Les forces républicaines du Burundi comprennent principalement des soldats et des policiers qui ont fui à la suite d'un coup d'État manqué.

En août de cette année, le groupe a déclaré qu'il se rebaptisait les forces populaires du Burundi - FPB, sous son acronyme français - sous la direction du général Jeremie Ntiranyibagira, avec le colonel Nshimirimana comme son adjoint.

PIÈGE

Une source de haut rang de la FPB, qui a parlé sous le couvert de l'anonymat, a déclaré que les deux hommes "sont allés en mission en Tanzanie et sont tombés dans un piège".

Leur arrestation a été "un coup terrible", a ajouté la source.

"Nous pensons que les autorités burundaises cachent pour le moment qu'elles ont été immédiatement envoyées au Burundi, afin de pouvoir les torturer et obtenir des informations sur notre mouvement", a indiqué la source.

Le Burundi est une petite nation pauvre d'Afrique centrale marquée par une histoire ethnique troublée et une guerre civile meurtrière.

CRISE

Sa dernière crise a débuté en avril 2015, lorsque Nkurunziza, qui est au pouvoir depuis 2005, a déclaré qu'il prévoyait se présenter pour un troisième mandat.

Le plan a été qualifié d'anticonstitutionnel par la société civile, l'opposition, l'Église catholique et même certains de ses partisans.

Les manifestations ont rassemblé de la vapeur, qui a ensuite été interdite par les autorités et a été suivie par une répression sanglante.

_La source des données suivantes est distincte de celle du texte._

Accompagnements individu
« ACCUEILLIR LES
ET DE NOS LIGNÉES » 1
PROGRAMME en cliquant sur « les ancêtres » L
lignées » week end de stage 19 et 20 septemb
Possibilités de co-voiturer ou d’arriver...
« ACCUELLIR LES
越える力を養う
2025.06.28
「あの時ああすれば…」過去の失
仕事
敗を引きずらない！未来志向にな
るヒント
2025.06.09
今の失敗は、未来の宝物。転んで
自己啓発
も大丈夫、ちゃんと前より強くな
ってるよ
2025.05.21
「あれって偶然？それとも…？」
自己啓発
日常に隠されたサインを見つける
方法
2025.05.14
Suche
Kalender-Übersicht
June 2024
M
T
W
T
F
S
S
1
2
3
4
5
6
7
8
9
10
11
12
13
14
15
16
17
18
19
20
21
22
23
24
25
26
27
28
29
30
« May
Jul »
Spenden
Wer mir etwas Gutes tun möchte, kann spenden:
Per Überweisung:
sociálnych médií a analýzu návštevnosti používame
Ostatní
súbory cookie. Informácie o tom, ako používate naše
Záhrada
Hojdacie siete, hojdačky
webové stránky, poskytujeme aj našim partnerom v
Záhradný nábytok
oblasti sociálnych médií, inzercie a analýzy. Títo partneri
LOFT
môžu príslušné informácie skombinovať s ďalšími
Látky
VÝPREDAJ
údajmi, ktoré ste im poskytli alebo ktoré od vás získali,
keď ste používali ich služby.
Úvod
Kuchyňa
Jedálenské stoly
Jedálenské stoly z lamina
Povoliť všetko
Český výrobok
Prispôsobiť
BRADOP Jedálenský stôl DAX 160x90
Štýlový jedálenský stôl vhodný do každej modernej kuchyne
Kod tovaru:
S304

En mai 2015, les autorités ont déjoué un coup d'Etat militaire, mais certains putschistes se sont enfuis.

REBEL GROUP

Entre 500 et 2 000 personnes sont mortes dans la crise, selon les différents péages de l'ONU et des ONG, tandis que des centaines de personnes ont disparu ou ont été torturées et plus de 400 000 personnes ont fui leur foyer.

Selon un rapport d'experts de l'ONU sur la RD Congo, le FPB est le plus grand groupe rebelle burundais, en termes numériques.

On estime qu'il y a entre 300 et 500 combattants basés au Sud-Kivu, à l'est de la RD Congo.